Plt Kepala Dinas Lingkungan Hidup Dwi Handayani menjelaskan untuk mendukung program ini, pemkab melibatkan pemerintahan desa terkait pemanfaatannya.
“Semua desa yang terlibat, dilakukan konsolidasi dulu dengan warga lalu tanda tangan komitmen untuk menjalankan program. Karena ini menyangkut apa-apa saja yang perlu disiapkan desa. Lalu desa akan mengeluarkan Perdes pengolahan dan pungutan sampah,” jelas Handayani.
Sementara Project Manager Banyuwangi Hijau, Steven Sujoto, menjelaskan pembangunan konstruksi TPS 3R Balak ditargetkan rampung pada September 2023.
“Seluruh bangunan utama sudah rampung. Saat ini kita tinggal menyelesaikan pembangunan konveyor yang terhubung dengan area komposting. Target minggu pertama September sudah rampung,” ungkapnya.
Meski belum resmi beroperasi, imbuh Steven, sejak 7 Agustus lalu TPS 3R Balak sudah melakukan uji coba. Sedikitnya sudah ada 400 keluarga di Desa Balak yang telah dilayani pengelolaan sampahnya.

CUPLIKAN DATA:
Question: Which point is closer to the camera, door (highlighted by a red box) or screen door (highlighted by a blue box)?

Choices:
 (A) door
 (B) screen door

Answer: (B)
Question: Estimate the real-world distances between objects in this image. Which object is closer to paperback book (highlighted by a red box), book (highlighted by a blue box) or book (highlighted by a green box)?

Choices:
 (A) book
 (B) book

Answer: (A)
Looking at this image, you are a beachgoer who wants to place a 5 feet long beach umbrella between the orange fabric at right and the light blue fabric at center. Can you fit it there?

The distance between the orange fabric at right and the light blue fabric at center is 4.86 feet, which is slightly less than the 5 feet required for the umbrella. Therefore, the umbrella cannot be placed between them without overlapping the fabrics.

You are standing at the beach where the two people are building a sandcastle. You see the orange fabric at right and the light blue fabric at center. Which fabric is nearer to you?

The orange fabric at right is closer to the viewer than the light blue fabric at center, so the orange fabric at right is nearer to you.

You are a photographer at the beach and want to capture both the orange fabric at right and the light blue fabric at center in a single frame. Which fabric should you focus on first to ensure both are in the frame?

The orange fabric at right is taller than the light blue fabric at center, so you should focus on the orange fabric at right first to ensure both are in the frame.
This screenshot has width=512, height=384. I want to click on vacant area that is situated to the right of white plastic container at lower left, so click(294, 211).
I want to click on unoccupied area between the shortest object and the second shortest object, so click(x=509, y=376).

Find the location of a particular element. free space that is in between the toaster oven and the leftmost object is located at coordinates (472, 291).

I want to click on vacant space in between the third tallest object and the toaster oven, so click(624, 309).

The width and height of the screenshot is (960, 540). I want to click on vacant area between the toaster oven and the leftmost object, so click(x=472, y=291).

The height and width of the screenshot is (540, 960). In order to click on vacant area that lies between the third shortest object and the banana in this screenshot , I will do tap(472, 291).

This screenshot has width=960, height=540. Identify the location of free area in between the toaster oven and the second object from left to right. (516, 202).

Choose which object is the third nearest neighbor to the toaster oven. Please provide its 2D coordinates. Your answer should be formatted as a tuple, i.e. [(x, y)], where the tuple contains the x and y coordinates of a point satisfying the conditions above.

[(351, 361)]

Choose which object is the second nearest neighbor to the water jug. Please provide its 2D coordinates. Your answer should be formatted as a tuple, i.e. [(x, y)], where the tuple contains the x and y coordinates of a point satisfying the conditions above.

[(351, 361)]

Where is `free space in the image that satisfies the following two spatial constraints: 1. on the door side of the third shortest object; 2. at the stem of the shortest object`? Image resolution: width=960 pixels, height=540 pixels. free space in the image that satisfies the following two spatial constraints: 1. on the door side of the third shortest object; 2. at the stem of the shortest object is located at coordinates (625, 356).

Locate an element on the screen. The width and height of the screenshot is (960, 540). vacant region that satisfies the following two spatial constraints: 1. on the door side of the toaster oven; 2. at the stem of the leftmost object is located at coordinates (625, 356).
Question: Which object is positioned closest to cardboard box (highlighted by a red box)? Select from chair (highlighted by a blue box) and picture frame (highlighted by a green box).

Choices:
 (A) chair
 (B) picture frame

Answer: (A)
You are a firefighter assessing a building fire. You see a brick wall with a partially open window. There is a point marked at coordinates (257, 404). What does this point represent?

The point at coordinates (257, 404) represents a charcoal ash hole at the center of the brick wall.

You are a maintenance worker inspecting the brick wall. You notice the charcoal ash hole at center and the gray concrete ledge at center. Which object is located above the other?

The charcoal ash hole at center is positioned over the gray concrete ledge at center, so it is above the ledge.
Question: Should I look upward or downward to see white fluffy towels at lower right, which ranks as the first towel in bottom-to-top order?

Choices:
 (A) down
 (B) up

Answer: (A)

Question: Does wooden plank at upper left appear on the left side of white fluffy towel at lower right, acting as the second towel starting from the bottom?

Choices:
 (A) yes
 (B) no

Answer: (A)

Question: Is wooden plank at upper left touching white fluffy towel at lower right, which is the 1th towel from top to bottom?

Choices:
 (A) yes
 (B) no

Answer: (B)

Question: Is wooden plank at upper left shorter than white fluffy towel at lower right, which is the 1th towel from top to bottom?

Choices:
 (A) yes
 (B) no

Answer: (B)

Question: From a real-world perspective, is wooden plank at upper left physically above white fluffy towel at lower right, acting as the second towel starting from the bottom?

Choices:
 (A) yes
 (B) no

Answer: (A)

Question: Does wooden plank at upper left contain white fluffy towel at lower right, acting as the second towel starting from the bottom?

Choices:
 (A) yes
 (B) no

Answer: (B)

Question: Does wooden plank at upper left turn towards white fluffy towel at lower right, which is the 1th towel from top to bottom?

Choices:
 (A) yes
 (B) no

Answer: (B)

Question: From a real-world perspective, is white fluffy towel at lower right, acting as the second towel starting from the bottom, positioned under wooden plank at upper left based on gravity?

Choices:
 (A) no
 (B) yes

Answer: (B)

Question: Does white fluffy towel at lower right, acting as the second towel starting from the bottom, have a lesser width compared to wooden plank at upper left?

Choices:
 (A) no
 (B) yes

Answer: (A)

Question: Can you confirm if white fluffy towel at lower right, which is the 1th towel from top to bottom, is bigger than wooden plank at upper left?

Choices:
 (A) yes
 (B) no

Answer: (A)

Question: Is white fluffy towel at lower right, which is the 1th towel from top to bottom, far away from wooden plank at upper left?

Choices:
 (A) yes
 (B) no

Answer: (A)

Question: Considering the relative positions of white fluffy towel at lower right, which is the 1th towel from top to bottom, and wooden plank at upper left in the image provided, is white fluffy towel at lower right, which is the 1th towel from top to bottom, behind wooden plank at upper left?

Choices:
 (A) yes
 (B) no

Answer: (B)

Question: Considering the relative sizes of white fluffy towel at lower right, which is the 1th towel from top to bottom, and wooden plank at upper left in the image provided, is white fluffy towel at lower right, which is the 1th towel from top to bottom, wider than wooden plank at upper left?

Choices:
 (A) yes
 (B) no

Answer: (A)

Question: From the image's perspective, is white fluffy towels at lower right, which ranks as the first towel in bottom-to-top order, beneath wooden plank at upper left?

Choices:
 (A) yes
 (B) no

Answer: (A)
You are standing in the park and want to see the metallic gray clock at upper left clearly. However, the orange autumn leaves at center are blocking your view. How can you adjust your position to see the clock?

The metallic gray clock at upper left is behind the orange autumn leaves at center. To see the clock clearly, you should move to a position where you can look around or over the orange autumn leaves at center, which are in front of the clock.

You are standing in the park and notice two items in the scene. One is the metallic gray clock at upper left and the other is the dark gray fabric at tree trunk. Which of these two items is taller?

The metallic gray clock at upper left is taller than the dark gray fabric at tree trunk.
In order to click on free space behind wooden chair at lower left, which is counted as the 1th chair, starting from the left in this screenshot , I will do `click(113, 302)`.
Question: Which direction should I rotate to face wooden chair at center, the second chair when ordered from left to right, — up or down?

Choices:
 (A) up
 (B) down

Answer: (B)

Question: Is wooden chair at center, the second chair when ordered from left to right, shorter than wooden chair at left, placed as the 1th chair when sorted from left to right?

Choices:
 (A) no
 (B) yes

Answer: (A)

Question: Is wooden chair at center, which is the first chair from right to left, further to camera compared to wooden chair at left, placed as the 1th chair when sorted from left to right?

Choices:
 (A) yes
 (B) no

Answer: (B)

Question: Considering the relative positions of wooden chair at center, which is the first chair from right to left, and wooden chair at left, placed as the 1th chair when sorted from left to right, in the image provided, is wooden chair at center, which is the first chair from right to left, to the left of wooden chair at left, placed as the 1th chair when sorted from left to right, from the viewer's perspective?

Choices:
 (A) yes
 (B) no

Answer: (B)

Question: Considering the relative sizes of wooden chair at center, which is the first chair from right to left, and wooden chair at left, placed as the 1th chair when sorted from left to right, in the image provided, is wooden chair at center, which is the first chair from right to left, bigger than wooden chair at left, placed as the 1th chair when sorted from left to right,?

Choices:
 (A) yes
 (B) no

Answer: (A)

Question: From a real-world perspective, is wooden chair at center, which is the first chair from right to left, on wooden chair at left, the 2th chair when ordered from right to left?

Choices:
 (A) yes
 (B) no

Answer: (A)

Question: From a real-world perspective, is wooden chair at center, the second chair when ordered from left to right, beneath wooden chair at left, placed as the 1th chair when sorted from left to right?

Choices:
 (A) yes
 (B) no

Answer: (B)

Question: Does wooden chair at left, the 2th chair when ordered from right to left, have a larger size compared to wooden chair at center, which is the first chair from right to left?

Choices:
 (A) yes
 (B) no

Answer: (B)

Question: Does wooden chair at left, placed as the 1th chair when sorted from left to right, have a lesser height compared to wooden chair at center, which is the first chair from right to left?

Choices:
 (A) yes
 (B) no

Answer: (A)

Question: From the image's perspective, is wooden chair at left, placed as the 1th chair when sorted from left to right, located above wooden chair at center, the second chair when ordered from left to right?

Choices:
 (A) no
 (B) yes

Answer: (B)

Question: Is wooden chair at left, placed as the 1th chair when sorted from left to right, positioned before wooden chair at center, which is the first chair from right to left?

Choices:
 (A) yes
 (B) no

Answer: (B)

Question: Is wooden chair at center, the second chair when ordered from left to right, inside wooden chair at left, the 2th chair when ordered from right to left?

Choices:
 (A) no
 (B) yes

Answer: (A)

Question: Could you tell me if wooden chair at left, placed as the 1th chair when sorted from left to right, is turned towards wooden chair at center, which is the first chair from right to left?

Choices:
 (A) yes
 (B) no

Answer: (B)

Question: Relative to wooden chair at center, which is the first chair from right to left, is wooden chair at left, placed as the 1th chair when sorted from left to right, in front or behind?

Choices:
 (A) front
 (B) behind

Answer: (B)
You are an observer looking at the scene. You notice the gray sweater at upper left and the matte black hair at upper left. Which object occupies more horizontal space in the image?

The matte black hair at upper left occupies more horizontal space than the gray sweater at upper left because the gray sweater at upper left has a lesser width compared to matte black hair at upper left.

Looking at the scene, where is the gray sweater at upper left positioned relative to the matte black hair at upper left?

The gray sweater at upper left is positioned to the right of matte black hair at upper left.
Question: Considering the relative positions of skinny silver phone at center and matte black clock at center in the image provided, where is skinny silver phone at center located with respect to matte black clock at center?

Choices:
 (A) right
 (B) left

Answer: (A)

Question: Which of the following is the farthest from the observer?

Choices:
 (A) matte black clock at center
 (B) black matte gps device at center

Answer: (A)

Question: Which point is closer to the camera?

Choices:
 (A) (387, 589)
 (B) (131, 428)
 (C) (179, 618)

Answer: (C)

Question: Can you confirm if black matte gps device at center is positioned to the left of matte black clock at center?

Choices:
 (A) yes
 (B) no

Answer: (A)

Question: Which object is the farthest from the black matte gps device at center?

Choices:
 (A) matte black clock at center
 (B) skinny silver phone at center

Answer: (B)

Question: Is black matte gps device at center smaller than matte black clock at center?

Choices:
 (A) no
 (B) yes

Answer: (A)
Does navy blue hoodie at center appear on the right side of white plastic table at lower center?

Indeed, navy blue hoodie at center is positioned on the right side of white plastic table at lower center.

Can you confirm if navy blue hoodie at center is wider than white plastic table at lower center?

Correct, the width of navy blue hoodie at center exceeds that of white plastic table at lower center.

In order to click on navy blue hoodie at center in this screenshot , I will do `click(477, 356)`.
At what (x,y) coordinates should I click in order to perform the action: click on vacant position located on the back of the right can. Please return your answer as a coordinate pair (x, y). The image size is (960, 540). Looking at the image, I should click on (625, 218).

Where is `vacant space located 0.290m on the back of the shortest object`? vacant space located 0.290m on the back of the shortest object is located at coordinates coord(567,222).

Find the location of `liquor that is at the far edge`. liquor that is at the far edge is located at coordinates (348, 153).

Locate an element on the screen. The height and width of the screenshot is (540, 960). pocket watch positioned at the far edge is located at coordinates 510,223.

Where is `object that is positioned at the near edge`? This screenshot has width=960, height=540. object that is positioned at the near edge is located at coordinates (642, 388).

DAFTAR TUGAS:
**1.** Menurut teks tentang TPS 3R Balak, kapan pembangunan konstruksinya ditargetkan rampung?
**2.** Lanjutkan teks tentang TPS 3R Balak mulai dari sesudah kalimat terakhirnya.

JAWABAN TIAP TUGAS:
**1.** September 2023.

**2.**
“Saat ini baru Desa Balak yang kami layani. Rencananya awal September kami akan perluas lagi ke Desa Singolatren dengan sasaran 400 keluarga. Begitu seterusnya, sehingga akhir tahun ini kami targetkan bisa menjangkau 28 desa dari total 33 desa yang akan dilayani,” kata Steven.
Steven menyebut, dalam proses operasional TPS Balak pihaknya akan banyak melibatkan warga sekitar. Di TPS ini nanti diproyeksikan ada 275 pekerja yang terlibat dalam pemilahan sampah.
Salah satu warga Desa Balak, Nur Aini mengaku senang dengan adanya program ini karena sampah rumah tangganya bisa terangkut.
“Petugas TPS ambil sampahnya seminggu 3 kali. Selama ini kita timbun saja atau bakar, namun ada TPS ini sampahnya terangkut dan diolah. Saya lebih senang cara ini, meski harus ada bayar bulanan. Iurannya sangat ringan,” kata Nur.